Updike published more than 50 books, more than 20 of them novels, and countless short stories, as well as collections of poetry.

In recent years, he was best known for his art criticism and essays. His last published piece was a review of Toni Morrison's novel "A Mercy" in the Nov. 3 issue of the New Yorker.

Two of Updike's most memorable characters, Harry "Rabbit" Angstrom and Henry Bech, became emblems of the displaced American male that fascinated him as a writer.

Angstrom, a man he often referred to as his alter-ego, is the disenchanted middle-class drifter in Updike's four-book series about "Rabbit."

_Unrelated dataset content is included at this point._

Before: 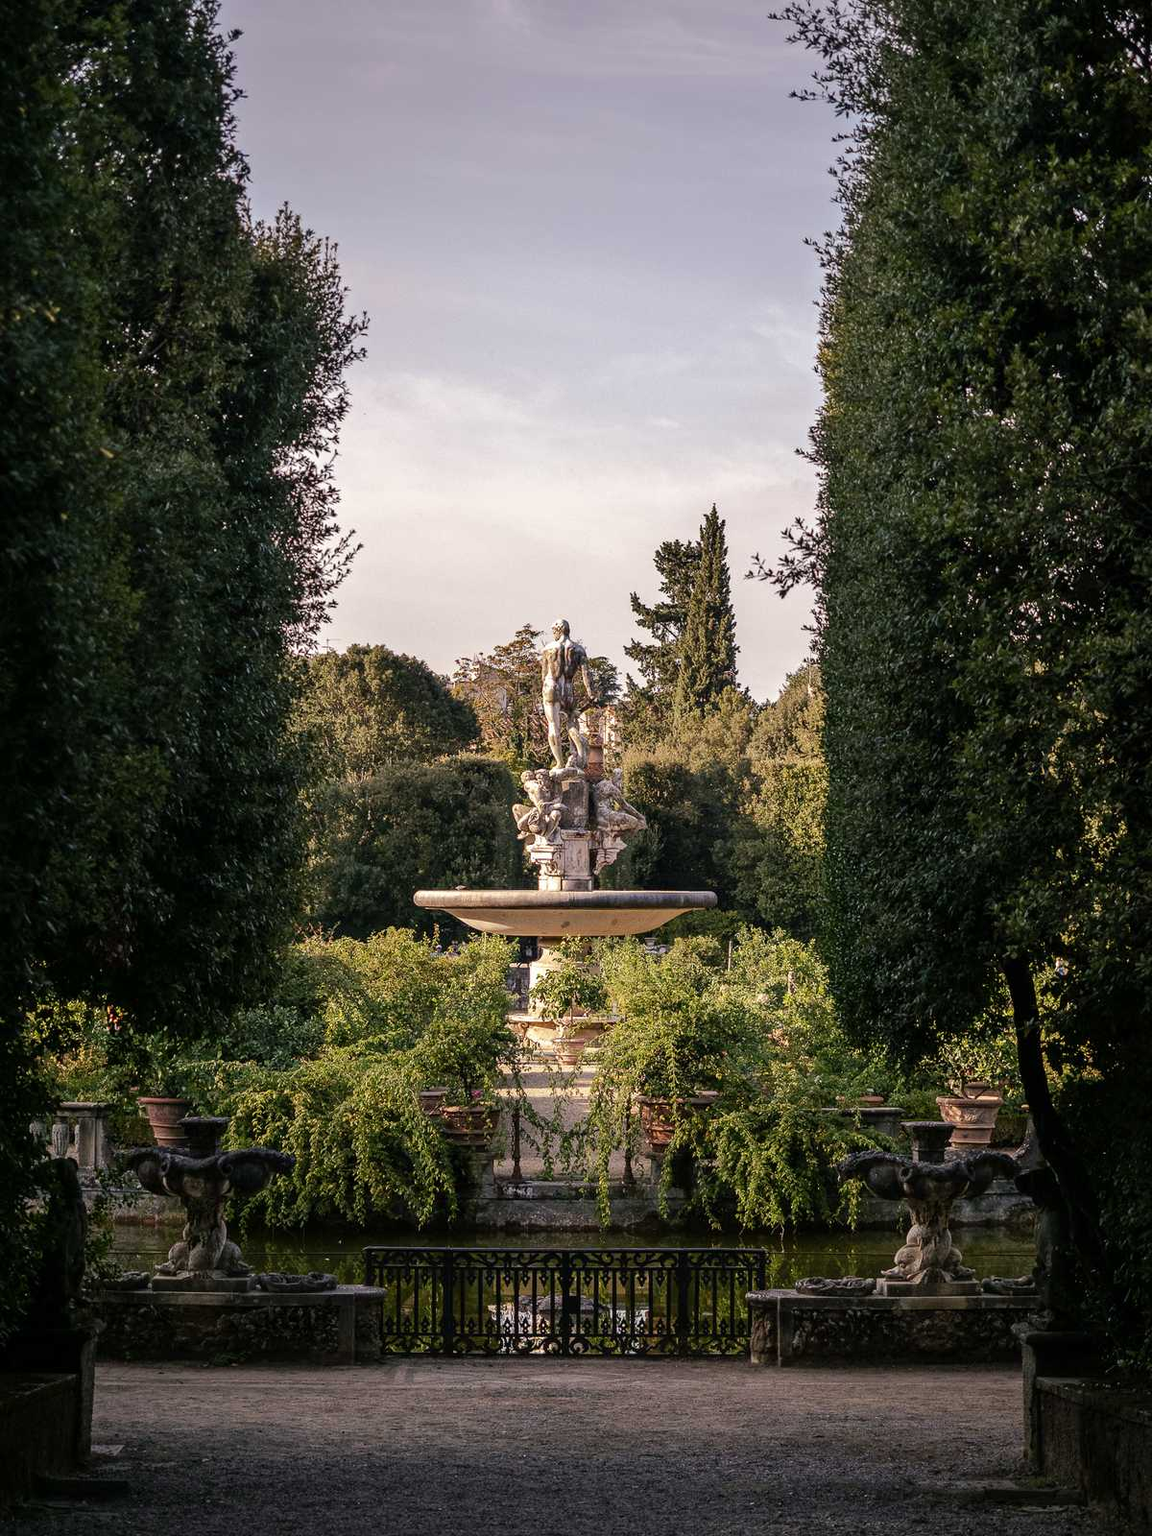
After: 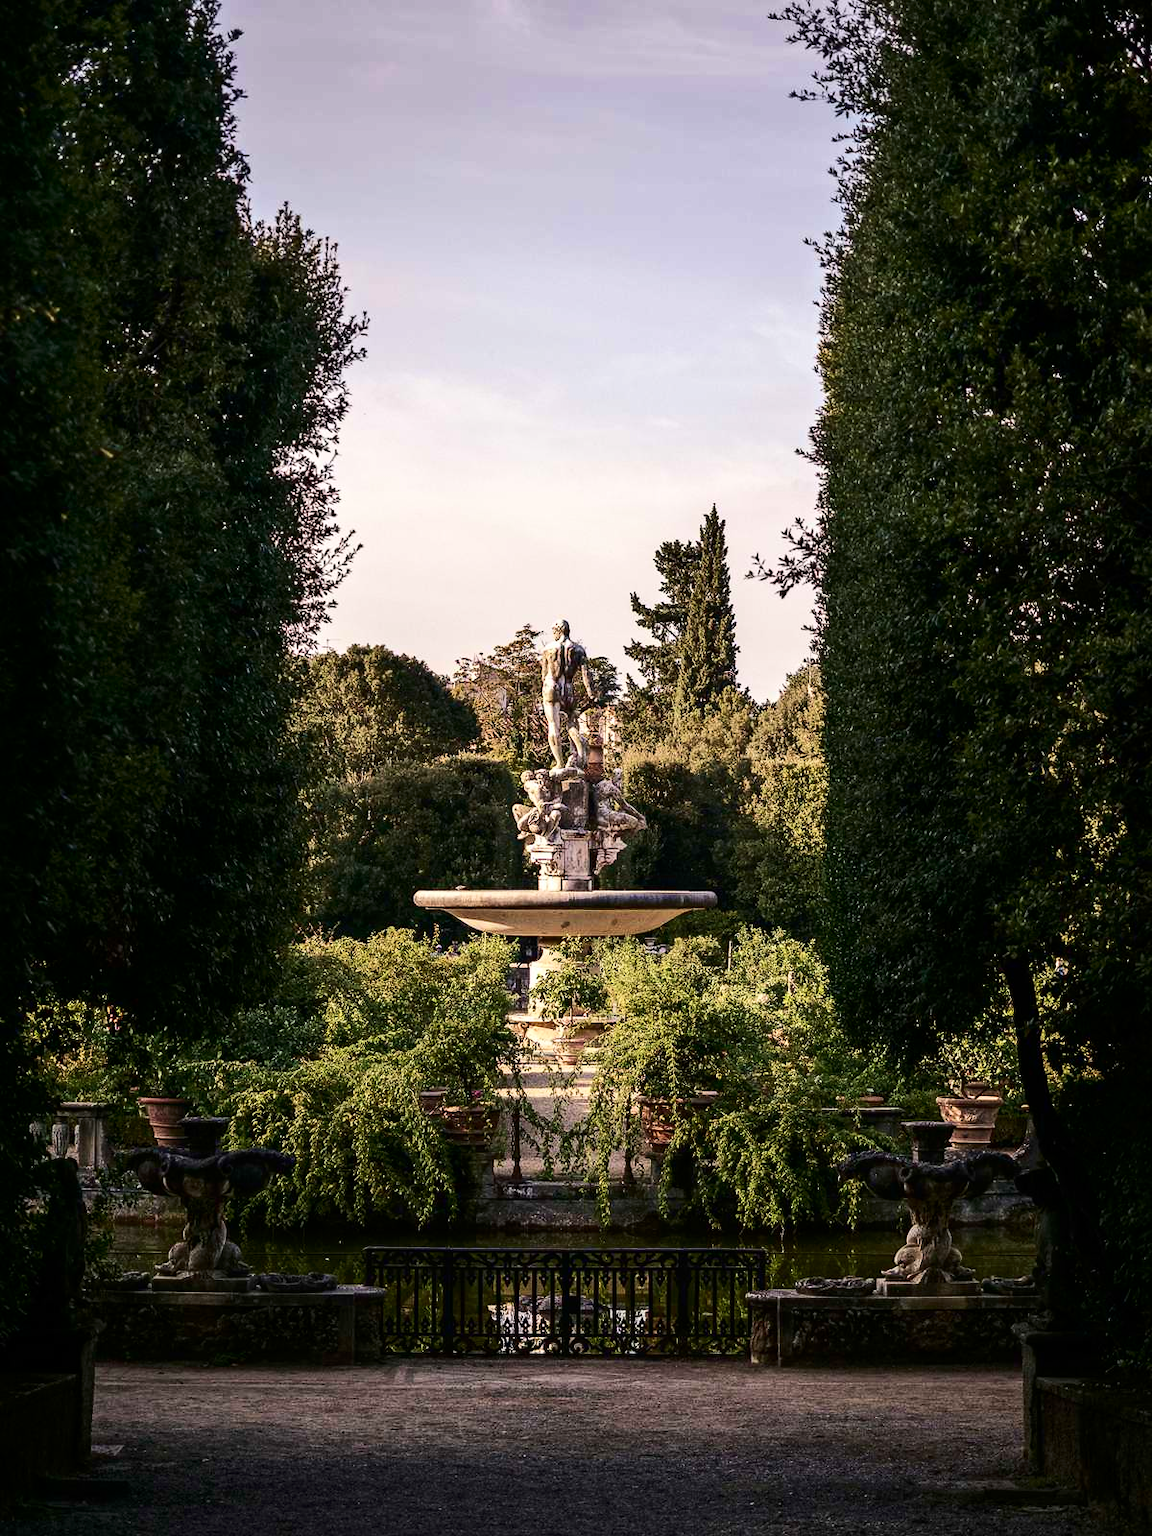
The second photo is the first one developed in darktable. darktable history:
contrast brightness saturation: contrast 0.28
velvia: on, module defaults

Bech is the Jewish-American novelist, breaking away from his cultural roots and immigrant heritage to become a fully assimilated American. Each in his own way reflects Updike's major themes.

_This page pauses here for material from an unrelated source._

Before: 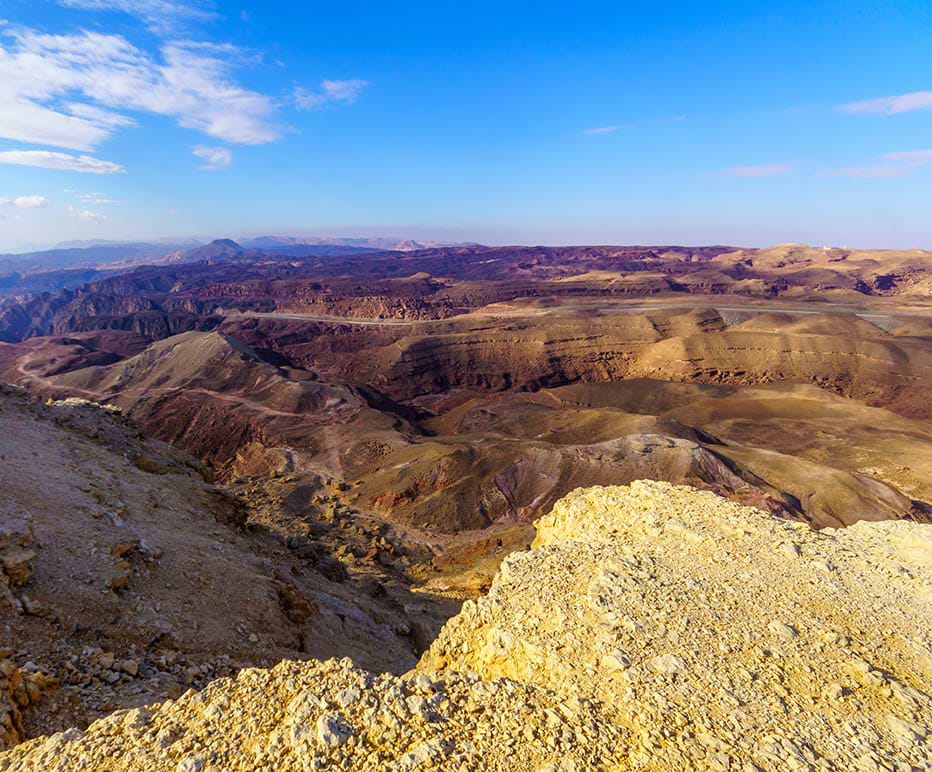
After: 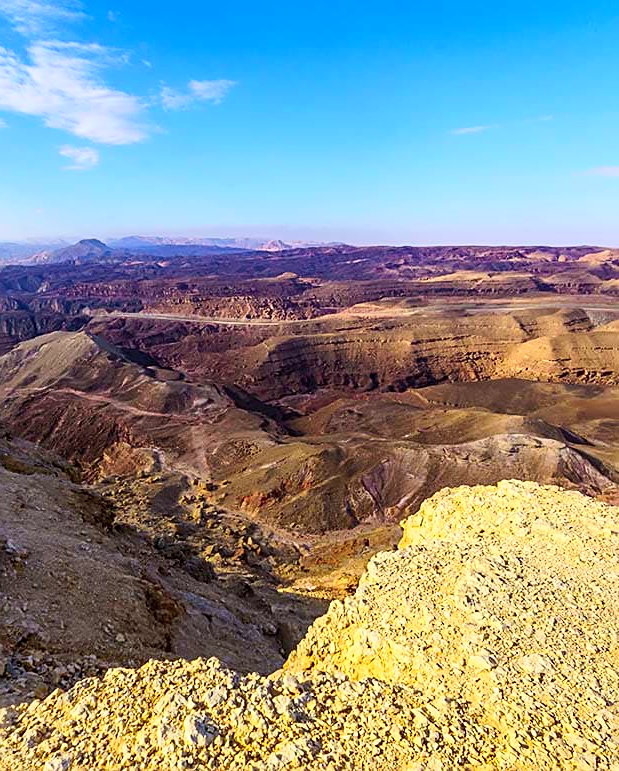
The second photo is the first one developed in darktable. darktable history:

Early in his career, Updike said he wrote most often about the world he came from, "the American Protestant small-town middle class," as he described it in a 1966 interview with Life magazine. "It is in middles that extremes clash, where ambiguity restlessly rules."

Harry "Rabbit" Angstrom was a small-town Pennsylvania boy who grew into a high school basketball star. He married young, quickly found adult life disappointing, left his wife and young son, and set off alone.

Three more novels about Angstrom followed: "Rabbit Redux" in 1971, "Rabbit Is Rich" in 1981 and "Rabbit at Rest" in 1990. The last two in the series each won a Pulitzer, and "Rabbit Is Rich" won the American Book Award and National Book Award.

As Rabbit muddled through the collapse of established sexual mores, the rise of the technological age and the beginnings of globalization, he became a "purposely representative" American male, Updike explained in "Self-Consciousness," his 1989 memoir. He referred to Rabbit as his alter-ego.

Most of Updike's short stories appeared first in the New Yorker, where he was briefly a staff writer and, for decades, a regular contributor.

His first novel, "The Poorhouse Fair" (1959), published when he was 27, is about senior citizens in a retirement home, cut off from the world except during their annual fair. Updike referred to the book as an example of his "shadowy vision" of adult life.

Several of Updike's novels were made into movies. "The Witches of Eastwick," where realism spins off into fantasy, shows what happens when bored suburban women capable of witchery meet one devilish man.

John Hoyer Updike was born in Shillington, a suburb of Reading, Pa., on March 18, 1932. He was a gawky, sickly child who had a stammer, asthma and psoriasis, which he describes in meticulous detail in "Self-Consciousness."

Through high school, he was more interested in drawing and painting than writing. He attended Harvard University, where he was a cartoonist for the Harvard Lampoon.